I mended the balcony today. Father would have been quite impressed that I remembered the skills he taught me, even if I didn’t follow him into the family business. It occurs to me that I should do this more often. Aside from making a seat for Mitternacht for Aoibheann’s tea-party, mending the broken tiles on the roof, and planning this wrestling ring, I haven’t done much in the way of carpentry in far too long. I kept my hand in more when I was on board ship, assisting the ship’s carpenter occasionally, just for something constructive to do between ports. It wasn’t a particularly difficult repair. All I had to do was trim the broken ends of the rail, cut two replacement uprights, make a few joints and it was done. I thought I had seen Alec when I started walking across the garden, but it must have been my imagination, for Aoibheann was quite alone when I got there. She offered to help, but there wasn’t much I needed an extra hand for. I asked her to get me a glass of beer and to fetch some of the paint tins that I had seen in the cellar. As ever, her face made it apparent that she doubted my abilities to do these things, as she doubts so many things about me – calling me scrawny and unable to do any heavy lifting, doubting my carpentry skills, doubting, it sometimes seems, even my accountancy skills, for which I can produce proof. Not, I suppose, that she would recognise my degree certificates or any of my formal qualification documents. I wish I understood this aspect of her view of me. Aside from concealing my nature, I have always been completely honest with her, honest in my book-keeping (an honest accountant, and that’s without any professional body to keep me in line!). I have never been anything but kind to her, save the occasional teasing about her cooking. And yet, she seems to regard me with suspicion and doubt at every turn.
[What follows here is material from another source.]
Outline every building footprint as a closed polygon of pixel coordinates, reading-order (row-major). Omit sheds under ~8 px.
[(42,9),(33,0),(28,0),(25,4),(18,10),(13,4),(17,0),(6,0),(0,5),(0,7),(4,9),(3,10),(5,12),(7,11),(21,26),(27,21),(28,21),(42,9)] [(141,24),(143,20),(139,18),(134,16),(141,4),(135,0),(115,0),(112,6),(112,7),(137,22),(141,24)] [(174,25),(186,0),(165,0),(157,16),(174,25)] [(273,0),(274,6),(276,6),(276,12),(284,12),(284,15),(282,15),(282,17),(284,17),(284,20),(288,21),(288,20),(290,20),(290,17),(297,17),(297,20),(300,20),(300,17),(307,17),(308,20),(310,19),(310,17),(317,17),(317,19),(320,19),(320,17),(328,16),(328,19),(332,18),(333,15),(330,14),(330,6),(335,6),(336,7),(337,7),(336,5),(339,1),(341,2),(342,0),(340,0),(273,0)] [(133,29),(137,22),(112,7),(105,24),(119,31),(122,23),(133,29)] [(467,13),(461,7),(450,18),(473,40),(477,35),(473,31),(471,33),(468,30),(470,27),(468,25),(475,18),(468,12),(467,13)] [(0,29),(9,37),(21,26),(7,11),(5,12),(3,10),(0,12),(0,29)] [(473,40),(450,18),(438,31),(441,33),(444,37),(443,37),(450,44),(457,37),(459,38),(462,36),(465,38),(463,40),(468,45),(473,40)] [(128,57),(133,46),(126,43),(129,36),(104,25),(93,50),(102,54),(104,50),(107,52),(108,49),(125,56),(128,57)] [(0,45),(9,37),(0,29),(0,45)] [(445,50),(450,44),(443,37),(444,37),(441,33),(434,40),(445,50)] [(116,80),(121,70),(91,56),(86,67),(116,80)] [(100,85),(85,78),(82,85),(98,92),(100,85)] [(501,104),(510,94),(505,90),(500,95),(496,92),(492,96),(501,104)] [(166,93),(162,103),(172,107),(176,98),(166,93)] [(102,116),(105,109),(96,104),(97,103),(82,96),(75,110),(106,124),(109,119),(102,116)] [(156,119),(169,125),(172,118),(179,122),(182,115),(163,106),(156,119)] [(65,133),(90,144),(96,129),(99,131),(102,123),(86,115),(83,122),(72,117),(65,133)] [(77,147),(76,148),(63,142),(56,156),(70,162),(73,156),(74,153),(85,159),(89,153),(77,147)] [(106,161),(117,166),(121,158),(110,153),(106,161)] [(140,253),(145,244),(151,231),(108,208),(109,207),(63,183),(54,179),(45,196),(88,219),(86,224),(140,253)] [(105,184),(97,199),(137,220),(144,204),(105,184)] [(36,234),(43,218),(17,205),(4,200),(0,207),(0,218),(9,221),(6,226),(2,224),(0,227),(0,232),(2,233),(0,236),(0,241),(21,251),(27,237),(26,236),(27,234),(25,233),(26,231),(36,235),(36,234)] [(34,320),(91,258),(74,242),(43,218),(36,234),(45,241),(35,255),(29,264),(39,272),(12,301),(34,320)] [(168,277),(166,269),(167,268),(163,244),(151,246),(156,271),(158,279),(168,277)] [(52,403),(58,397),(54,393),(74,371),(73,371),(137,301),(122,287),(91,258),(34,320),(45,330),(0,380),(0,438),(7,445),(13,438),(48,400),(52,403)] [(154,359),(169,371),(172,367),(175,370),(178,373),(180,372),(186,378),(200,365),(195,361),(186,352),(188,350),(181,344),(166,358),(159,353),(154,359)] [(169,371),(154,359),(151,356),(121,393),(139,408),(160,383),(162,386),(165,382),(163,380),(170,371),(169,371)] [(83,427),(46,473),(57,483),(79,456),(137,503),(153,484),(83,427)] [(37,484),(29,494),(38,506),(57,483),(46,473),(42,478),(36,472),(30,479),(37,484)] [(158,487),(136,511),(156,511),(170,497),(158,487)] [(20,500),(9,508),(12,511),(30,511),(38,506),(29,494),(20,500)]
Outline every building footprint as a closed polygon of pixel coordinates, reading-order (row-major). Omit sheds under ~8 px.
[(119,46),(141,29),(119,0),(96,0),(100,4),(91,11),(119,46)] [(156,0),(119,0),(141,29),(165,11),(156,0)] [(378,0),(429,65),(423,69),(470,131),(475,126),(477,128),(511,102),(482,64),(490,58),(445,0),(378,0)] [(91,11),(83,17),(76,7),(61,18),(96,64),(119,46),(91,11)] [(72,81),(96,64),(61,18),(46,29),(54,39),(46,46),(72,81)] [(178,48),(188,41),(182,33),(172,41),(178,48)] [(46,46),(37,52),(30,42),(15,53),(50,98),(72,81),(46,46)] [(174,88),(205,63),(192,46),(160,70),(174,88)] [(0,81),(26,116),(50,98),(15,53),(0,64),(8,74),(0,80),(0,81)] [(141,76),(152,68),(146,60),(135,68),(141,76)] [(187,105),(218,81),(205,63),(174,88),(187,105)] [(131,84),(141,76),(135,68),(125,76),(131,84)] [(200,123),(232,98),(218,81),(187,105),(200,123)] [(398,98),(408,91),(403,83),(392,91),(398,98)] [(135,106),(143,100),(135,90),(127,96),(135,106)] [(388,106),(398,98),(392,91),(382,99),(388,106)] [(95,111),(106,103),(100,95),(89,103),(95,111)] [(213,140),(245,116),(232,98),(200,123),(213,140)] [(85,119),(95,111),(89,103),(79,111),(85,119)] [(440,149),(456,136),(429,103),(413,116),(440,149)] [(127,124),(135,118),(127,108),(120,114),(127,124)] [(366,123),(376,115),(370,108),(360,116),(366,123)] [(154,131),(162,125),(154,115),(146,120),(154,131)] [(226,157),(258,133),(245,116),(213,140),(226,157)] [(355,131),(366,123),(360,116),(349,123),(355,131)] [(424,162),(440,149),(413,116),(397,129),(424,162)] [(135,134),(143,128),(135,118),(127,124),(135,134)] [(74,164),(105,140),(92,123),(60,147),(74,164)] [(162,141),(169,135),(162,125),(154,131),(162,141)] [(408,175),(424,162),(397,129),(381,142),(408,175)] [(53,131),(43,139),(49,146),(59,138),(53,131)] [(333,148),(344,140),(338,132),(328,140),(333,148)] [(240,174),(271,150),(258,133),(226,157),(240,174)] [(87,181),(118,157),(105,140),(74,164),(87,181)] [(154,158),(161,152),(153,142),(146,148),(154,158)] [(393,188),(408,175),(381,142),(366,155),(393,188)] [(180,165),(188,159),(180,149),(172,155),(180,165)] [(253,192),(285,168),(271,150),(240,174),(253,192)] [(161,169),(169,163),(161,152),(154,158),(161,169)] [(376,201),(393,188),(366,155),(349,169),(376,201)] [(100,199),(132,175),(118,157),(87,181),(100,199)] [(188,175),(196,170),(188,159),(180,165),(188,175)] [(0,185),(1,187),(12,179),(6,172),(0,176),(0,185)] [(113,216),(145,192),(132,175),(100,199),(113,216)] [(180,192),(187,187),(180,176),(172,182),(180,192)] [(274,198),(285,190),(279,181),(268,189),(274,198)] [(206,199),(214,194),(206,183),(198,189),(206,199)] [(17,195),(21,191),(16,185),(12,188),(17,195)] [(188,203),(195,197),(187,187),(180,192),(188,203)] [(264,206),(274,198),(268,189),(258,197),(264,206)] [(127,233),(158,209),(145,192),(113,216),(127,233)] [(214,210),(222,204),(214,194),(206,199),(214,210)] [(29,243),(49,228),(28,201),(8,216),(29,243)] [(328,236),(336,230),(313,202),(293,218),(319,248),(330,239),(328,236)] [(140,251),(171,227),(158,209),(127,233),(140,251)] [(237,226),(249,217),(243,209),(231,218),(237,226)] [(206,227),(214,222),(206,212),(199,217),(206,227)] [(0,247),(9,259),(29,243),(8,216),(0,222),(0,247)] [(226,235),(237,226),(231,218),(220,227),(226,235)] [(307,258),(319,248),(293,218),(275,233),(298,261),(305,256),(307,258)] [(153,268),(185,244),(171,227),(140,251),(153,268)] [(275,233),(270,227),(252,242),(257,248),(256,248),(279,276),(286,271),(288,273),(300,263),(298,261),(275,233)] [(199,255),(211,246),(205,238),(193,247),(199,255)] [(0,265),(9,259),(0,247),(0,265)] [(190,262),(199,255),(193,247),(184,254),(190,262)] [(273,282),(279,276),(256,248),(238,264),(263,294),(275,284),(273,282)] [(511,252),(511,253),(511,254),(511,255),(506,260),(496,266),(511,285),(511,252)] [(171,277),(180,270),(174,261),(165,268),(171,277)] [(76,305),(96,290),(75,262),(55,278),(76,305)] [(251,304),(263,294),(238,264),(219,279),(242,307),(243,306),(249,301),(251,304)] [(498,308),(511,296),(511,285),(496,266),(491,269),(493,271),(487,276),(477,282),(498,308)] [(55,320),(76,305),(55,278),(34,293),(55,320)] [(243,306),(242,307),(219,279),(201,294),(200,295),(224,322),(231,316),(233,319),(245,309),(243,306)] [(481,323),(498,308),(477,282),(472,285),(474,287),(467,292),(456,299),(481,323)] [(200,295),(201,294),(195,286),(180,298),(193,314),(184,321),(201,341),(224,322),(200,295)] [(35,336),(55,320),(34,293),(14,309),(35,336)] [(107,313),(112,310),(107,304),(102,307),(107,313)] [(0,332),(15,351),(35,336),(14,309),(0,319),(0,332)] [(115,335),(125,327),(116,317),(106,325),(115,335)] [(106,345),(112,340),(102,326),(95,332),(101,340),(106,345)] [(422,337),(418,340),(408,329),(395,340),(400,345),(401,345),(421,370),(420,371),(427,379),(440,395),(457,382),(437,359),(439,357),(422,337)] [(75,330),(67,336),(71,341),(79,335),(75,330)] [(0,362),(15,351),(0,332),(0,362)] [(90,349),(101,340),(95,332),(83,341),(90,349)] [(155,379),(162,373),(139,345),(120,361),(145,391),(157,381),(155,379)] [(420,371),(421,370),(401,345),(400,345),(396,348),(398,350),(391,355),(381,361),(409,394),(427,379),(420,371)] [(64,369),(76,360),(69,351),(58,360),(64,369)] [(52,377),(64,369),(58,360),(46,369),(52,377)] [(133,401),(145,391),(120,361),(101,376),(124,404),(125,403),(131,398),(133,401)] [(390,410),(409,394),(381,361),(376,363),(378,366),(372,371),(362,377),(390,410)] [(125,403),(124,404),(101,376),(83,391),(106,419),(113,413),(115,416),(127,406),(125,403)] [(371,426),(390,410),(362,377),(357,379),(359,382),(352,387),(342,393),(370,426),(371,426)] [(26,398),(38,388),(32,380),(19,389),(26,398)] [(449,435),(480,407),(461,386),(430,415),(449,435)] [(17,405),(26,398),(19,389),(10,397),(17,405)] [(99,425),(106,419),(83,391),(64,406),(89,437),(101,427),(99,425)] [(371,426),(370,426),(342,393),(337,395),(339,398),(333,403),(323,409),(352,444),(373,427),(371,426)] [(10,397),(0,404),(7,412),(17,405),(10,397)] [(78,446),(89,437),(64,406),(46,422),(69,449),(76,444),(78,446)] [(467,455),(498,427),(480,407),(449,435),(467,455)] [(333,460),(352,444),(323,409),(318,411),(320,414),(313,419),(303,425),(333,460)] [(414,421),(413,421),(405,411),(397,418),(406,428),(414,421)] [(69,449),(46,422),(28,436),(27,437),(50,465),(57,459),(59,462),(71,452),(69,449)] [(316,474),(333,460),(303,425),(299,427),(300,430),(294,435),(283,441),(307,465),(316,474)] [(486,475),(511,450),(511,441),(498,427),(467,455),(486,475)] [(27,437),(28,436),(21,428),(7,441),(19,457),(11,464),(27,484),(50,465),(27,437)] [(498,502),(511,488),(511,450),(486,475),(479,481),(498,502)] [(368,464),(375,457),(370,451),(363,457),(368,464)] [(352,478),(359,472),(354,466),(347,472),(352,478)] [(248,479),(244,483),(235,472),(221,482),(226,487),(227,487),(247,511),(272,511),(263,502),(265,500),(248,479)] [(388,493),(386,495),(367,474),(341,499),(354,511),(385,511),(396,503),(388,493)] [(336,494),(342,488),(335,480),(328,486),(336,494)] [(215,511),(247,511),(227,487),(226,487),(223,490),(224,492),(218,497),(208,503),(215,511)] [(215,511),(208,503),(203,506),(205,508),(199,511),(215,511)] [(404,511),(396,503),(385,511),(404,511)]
I tried to explain how it took hours and hours of practise, as I was driving in the nails, true and square, as Father taught me, but that only led to more confusion. She wanted to know if people really did that – stare at each other for hours to practice. After a while, I realised she was referring to facial expressions, she fearing that her face was an open book, while we ‘nobles’ manage to conceal our feelings behind our expressions. I was not entirely sure what to make of that. I could only tell her what I learned at an early age, of how to deal with bullies by not giving them the reactions they wanted. Years of practice not responding to taunts like ‘carrot-top’ and the like have enabled me to develop my ‘noble’ face, as Aoibheann regards it. I could only tell her how I did it, by thinking about things that made me happy, or things I was interested in, and adjusting my expression appropriately, even if I was unhappy or bored stiff. I have no idea if that will help her or not. Surely, in her world, when people were accusing her of being a witch, or worse, she must have learned to conceal her reactions.
By now, I was painting the renewed timbers with some of the paint from the cellar. She grew bored with this and wandered off. By the time I got back from putting my tools away, she had gone. Some day, I really must have that talk with her, as I promised Mitternacht. I can but try.